Laying out all these patterns makes it feel like this is an objective assessment of how different authors write these characters and how they fall into three particular categories, but it's not necessarily. Not really. It's in some ways an artifact of the characters I had on my mind and wanted to talk about, because the other character I was considering putting as the type specimen for Tier 2 was Katniss Everdeen.
Which of course breaks the pattern.
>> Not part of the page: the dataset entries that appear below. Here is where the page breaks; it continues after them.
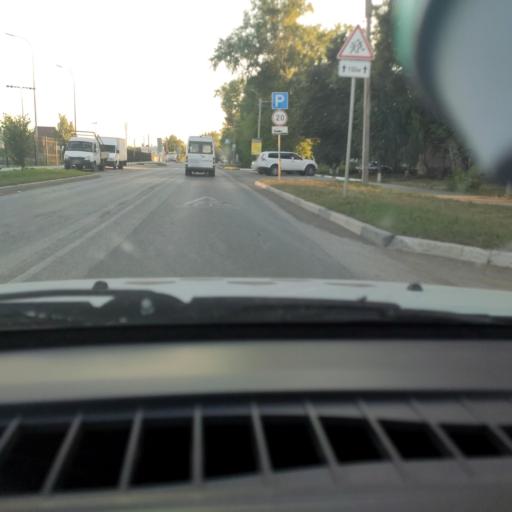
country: RU
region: Perm
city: Kungur
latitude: 57.4368
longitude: 56.9543
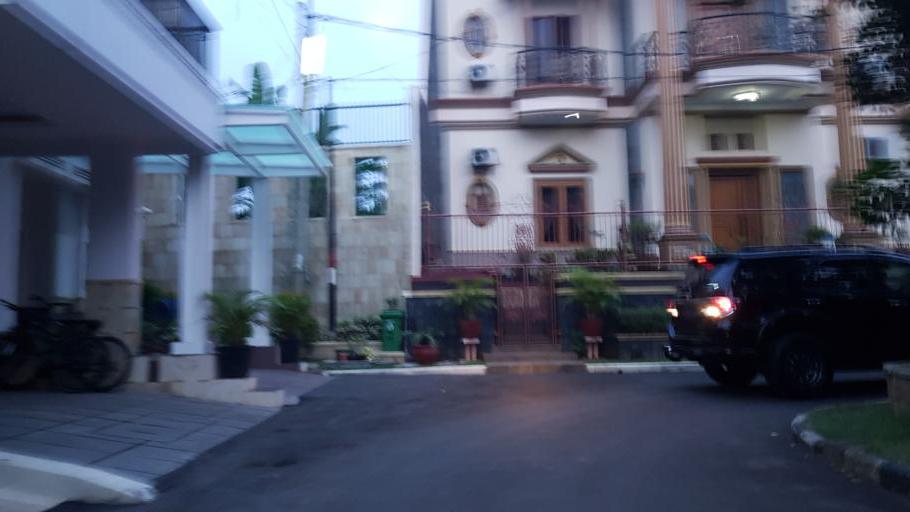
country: ID
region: West Java
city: Pamulang
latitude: -6.3322
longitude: 106.7963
Katniss was also not written to be intentionally a-spec, but she's female, her main relationships are with her regular human sister and best friend, and she's the center of the second most famous love triangle in YA literature. (She is still from sci-fi, though.) And she comes off as intensely aro due to her general attitude of assuming any expression of romantic interest is either a bizarre out-of-pocket non-sequitur or part of an elaborate mind game to perform Romance for the voyeuristic thrill of the crowd who she needs to keep appeasing to stay alive. So like, the "uninentional a-spec" character isn't just a "straight men writing straight men with an 'unmarked' sexuality who fail with their girlfriends because that's #relateable" thing.
But then this wraps back around to what you said: the heightened and unreal settings of sci-fi allow for scenarios that push characters - and readers - to consider the normal and the abnormal, the expected relationships and the unexpected ways to consider and choose them. And I do think sci-fi is a very productive setting for taking a closer look at what we mean when we think about romantic and sexual and relationship normativity!